= Irene Leigh =

British dermatologist

Irene May Leigh CBE FRSE FMedSci is a British dermatologist. She is an emeritus Professor of Cellular and Molecular medicineBarts and The London School of Medicine and Dentistry. Her research has focused on keratinocytes, non-melanoma skin cancers and genetic skin diseases. She was elected to the Academy of Medical Sciences in 1999 and appointed CBE in 2012.

==Biography==
Born in Liverpool, Leigh completed her medical studies at the London Hospital Medical College. After qualifying, she specialised in dermatology. During her specialist training, she lectured in medicine at the University of Dar es Salaam in Tanzania for two years. She returned to London afterwards to complete her registrar training, and was appointed a consultant dermatologist to the Royal London Hospital in 1983. The same year, she set up a research laboratory at the hospital; she was also a research fellow at the Cancer Research UK London Research Institute, and was awarded an MD degree. Her research laboratory, the Centre for Cutaneous Research, became a national leader in skin biology research, and in 1992 Leigh was appointed professor of dermatology at Barts and The London School of Medicine and Dentistry. She received a DSc degree and was elected to the Academy of Medical Sciences in 1999. She was made professor of cell and molecular medicine at Barts and The London in 1999 and held the positions of research dean (1997–2002) and research director (2002–2005).

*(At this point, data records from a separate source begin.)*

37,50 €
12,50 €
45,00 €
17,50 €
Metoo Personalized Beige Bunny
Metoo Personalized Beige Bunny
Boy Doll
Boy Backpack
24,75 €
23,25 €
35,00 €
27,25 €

In 2006, Leigh moved to the University of Dundee School of Medicine, where she was the head of the College of Medicine, Dentistry and Nursing, a vice-principal of research, and chair of cellular and molecular medicine. She was appointed OBE in 2006 and CBE in 2012. She was also awarded the Archibald Gray Medal, the highest honour of the British Association of Dermatologists, in 2012.She returned to QMUL as Professor Cellular and Molecular Medicine and Interim Dean of Dentistry in 2018 and became International Dean for Medicine and Dentistry in 2019-2022. She acted as Interim Director of Institute of Population Health in 2020-21 and Interim Vice Principal for health in 2021. She is currently continuing research into Squamous Cell Carcinoma as part of the Barts Centre for Squamous Cancer, generously funded by Barts Charity.

==Research==
Leigh's research focus has been keratinocytes, a type of skin cell. She has studied the role of keratin in non-melanoma skin cancers and hereditary skin diseases, and discovered that numerous genetic diseases of the skin are caused by mutations in keratin, plectin, desmosomal proteins and connexins. Her research group also showed that human papillomavirus plays an oncogenic role in non-melanoma skin cancers. In her early career, she helped to identify the cause of recessive dystrophic epidermolysis bullosa and develop a monoclonal antibody for diagnosis of the condition.